B. Flimm
Das Streiflicht
Eine Kolumne von Bastian Flimm
Das Streiflicht II
Eine gewisse Unruhe machte sich breit, denn der Autor noch um Worte ringend, sollte in wenigen Stunden die sakrosankte Kolumne, erste Seite oben links, mit einem Schwall von Bonmots füllen. Und seinen Telefon-Joker hatte er schon verballert. Und zwar mit einer SMS an die bessere Hälfte mit dem Wortlaut: „Was soll ich nehmen? Weil ein Igel ein Metallstück über den Hof schiebt, wird Polizei alarmiert; oder Haarlocke von Abraham Lincoln für 81.000 Dollar versteigert.“ Aber das Handy schwieg. Keine Antwort von der Liebsten. Genau dies sind die dunklen, abgründigen Momente des irdischen Daseins. Man steht vor einer steil aufsteigenden, unüberwindbaren Felswand, man weiß nicht weiter, es beginnt zu regnen und zu gewittern und das schlimmste: man ist allein.

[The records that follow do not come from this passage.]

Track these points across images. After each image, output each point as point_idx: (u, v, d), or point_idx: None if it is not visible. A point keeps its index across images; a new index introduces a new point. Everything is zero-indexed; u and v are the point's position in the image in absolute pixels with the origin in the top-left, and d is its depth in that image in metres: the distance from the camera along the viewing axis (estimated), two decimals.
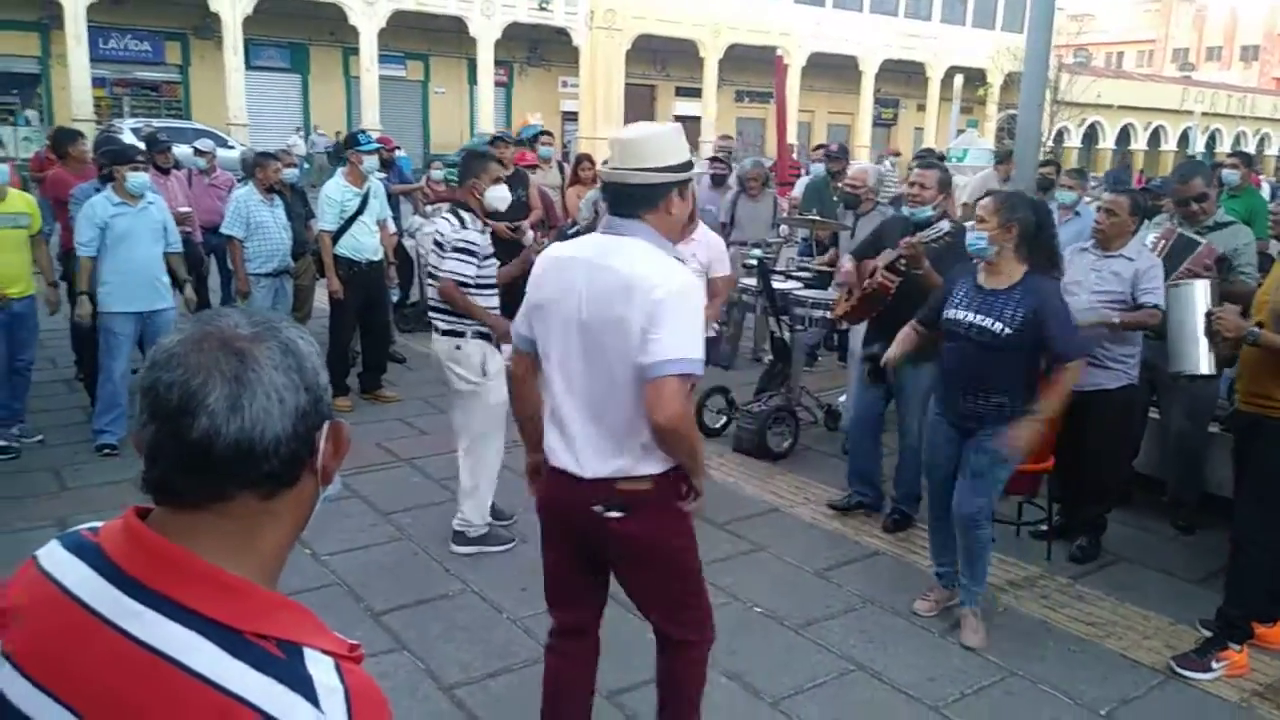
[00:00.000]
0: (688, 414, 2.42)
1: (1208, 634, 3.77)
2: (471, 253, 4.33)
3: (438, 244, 4.42)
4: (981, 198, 7.62)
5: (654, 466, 2.47)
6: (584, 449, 2.49)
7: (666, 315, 2.32)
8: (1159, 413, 4.99)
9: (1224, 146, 41.69)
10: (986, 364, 3.66)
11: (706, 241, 5.13)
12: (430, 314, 4.55)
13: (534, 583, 4.21)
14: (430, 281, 4.50)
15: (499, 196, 4.50)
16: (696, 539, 2.70)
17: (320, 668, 0.93)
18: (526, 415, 2.74)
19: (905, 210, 4.83)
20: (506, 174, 7.49)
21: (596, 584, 2.81)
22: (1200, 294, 3.78)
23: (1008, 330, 3.59)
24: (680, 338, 2.32)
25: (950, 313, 3.77)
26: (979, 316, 3.66)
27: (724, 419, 6.41)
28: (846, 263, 5.04)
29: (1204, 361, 3.77)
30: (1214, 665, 3.62)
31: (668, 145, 2.48)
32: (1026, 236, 3.66)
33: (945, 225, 4.59)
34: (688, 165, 2.52)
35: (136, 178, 5.51)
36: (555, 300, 2.49)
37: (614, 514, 2.48)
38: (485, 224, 4.51)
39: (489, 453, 4.48)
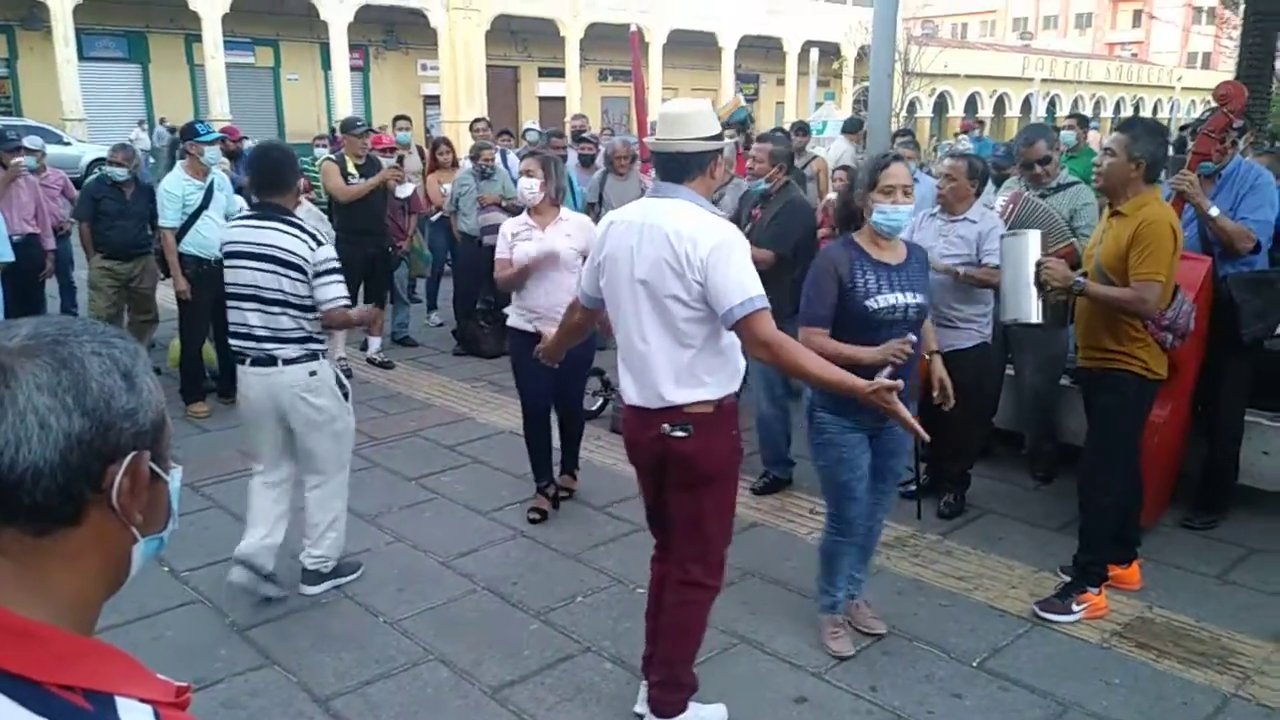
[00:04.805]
0: (776, 341, 2.72)
1: (1067, 578, 3.94)
2: (341, 269, 3.85)
3: (285, 263, 3.74)
4: (840, 169, 7.81)
5: (713, 393, 2.88)
6: (653, 385, 2.88)
7: (719, 265, 2.70)
8: (1013, 369, 5.18)
9: (1063, 111, 43.82)
10: (914, 346, 3.32)
11: (578, 223, 4.79)
12: (258, 344, 3.81)
13: (411, 583, 4.12)
14: (270, 308, 3.77)
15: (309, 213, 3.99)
16: (737, 484, 3.09)
17: (135, 718, 0.83)
18: (569, 331, 3.38)
19: (745, 184, 5.02)
20: (360, 162, 7.33)
21: None
22: (1033, 244, 3.86)
23: (926, 300, 3.43)
24: (739, 281, 2.70)
25: (879, 300, 3.31)
26: (910, 295, 3.35)
27: (601, 400, 6.37)
28: None
29: (1034, 310, 3.84)
30: (1075, 608, 3.78)
31: (708, 119, 2.91)
32: None
33: (761, 185, 4.91)
34: (721, 135, 2.97)
35: None
36: (615, 259, 2.90)
37: (679, 433, 2.86)
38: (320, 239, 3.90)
39: (345, 483, 4.13)
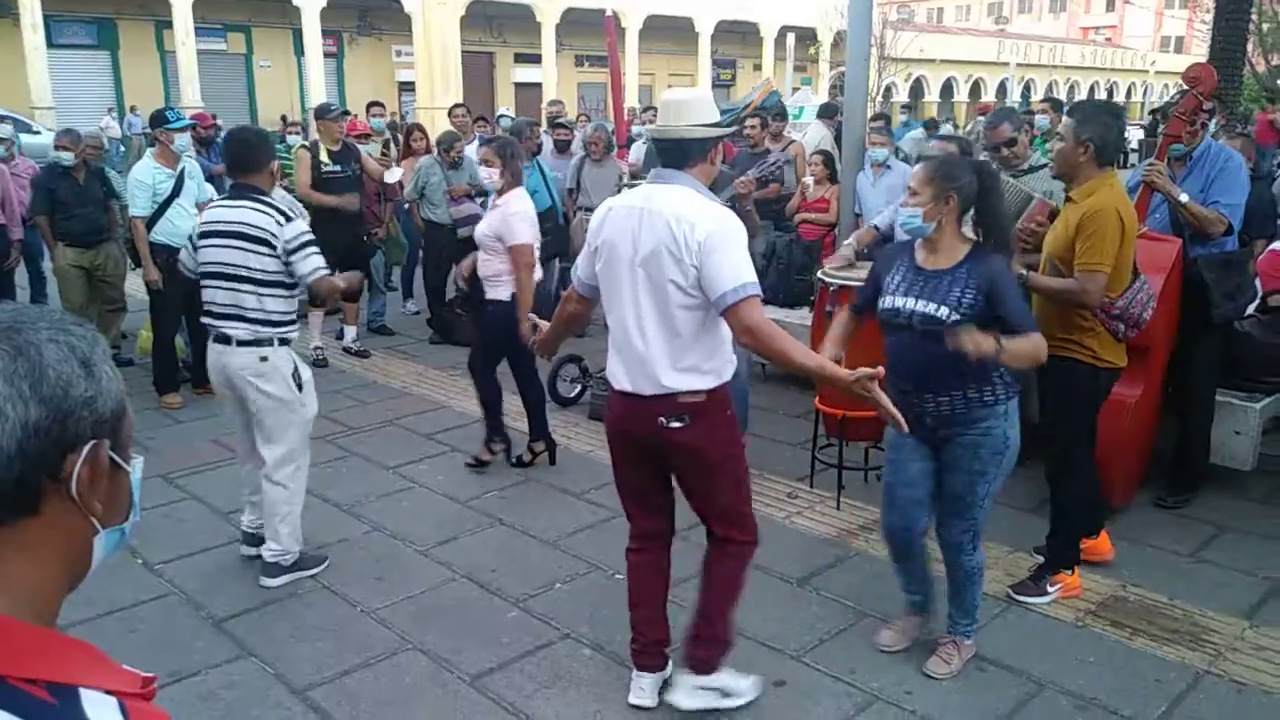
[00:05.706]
0: (761, 328, 2.73)
1: (1041, 559, 3.97)
2: (316, 241, 3.92)
3: (253, 239, 3.81)
4: (817, 153, 7.81)
5: (707, 382, 2.89)
6: (647, 372, 2.88)
7: (716, 250, 2.73)
8: None
9: (1038, 95, 43.98)
10: (937, 357, 3.03)
11: (502, 212, 4.82)
12: (217, 321, 3.90)
13: (389, 572, 4.10)
14: (235, 285, 3.85)
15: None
16: (745, 456, 3.14)
17: (100, 710, 0.82)
18: (564, 322, 3.32)
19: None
20: (335, 148, 7.26)
21: (664, 494, 3.17)
22: None
23: (955, 315, 3.03)
24: (731, 268, 2.73)
25: (888, 300, 3.18)
26: (922, 303, 3.09)
27: (578, 388, 6.36)
28: None
29: None
30: (1049, 590, 3.81)
31: (709, 106, 2.97)
32: (969, 207, 3.14)
33: (775, 155, 4.77)
34: (722, 123, 3.03)
35: None
36: (613, 243, 2.90)
37: (675, 424, 2.88)
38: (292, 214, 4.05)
39: (302, 472, 4.06)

Sollte dies nicht der Moment sein, in dem man, Brust nach vorne, den Widerständen trotzt? Ja natürlich. Aber woher die Mittel nehmen? Welch kluger Kopf neigt sein von den Epochen verblichenes Gesicht zu mir hinunter und flüstert einen erhellenden Gedanken ins Ohr? Während ich darauf warte, wird mir zunehmend bewusst, dass sich dies als Übung in Geduld herausstellt, welche überhaupt eine interessante Tugend ist, da sie ziemlich leise daherkommt. Die sprachliche Herkunft des Wortes ‚Geduld‘ lässt sich bis ins 8. Jahrhundert zurückverfolgen. Das zugehörige Verb ‚dulden‘ hat seine Wurzeln in dem indogermanischen Wort für tragen bzw. ertragen. Das gefällt mir schon ganz gut, denn etwas zu tragen, stellt eine konkrete Aktivität dar. Jetzt mal ganz ehrlich, wenn der goldene Ratschlag eines Freundes „Sei geduldig!“ einem wie ein nasser Waschlappen auf die Stirn klatscht, wer weiß da schon, was zu tun ist? Das bedeutet so viel wie „Jetzt tust du erstmal nichts!“, oder?
Wenige Schritte vor der beruflichen Bedeutungslosigkeit, nahezu mittellos und schon darüber rätselnd wie die Monatsmiete zusammengehökert wird, hörte ich dennoch den leisen Ruf von Freifrau Marie von Ebner-Eschenbach. „Wer Geduld sagt, sagt Mut, Ausdauer, Kraft.“ Nun das war ein Schritt nach vorne, und der Begriff von Geduld wurde etwas plastischer. Ganz bestimmt ist Geduld eine Tugend, die individuell ausgeformt werden will, damit sie ihre Kraft entfalten kann. Daraufhin sprang ich vom Stuhl, fest entschlossen all diese zusammen gekehrten Abstraktionen in eine Tat zu verwandeln, begab mich zur Teeküche, legte mir einen nassen Schwamm auf den Kopf und streckte die größte greifbare Kaffeetasse mit der Aufschrift „ich bin toll“ wie einen heiligen Gral in die Höhe. Die verwunderten Blicke der Kollegen kreuzten sich mit dem Handygezwitscher aus meiner Hosentasche; die Antwort SMS meiner Frau lautete: „Nimm den Igel“. Ach wie schön, jetzt weiß ich endlich was ich schreiben soll, und wie gut das tut, wenn im Endspurt die willkürlich auseinandertreibenden Teile des Universums zielsicher auf einen kugelrunden letzten Punkt kommen.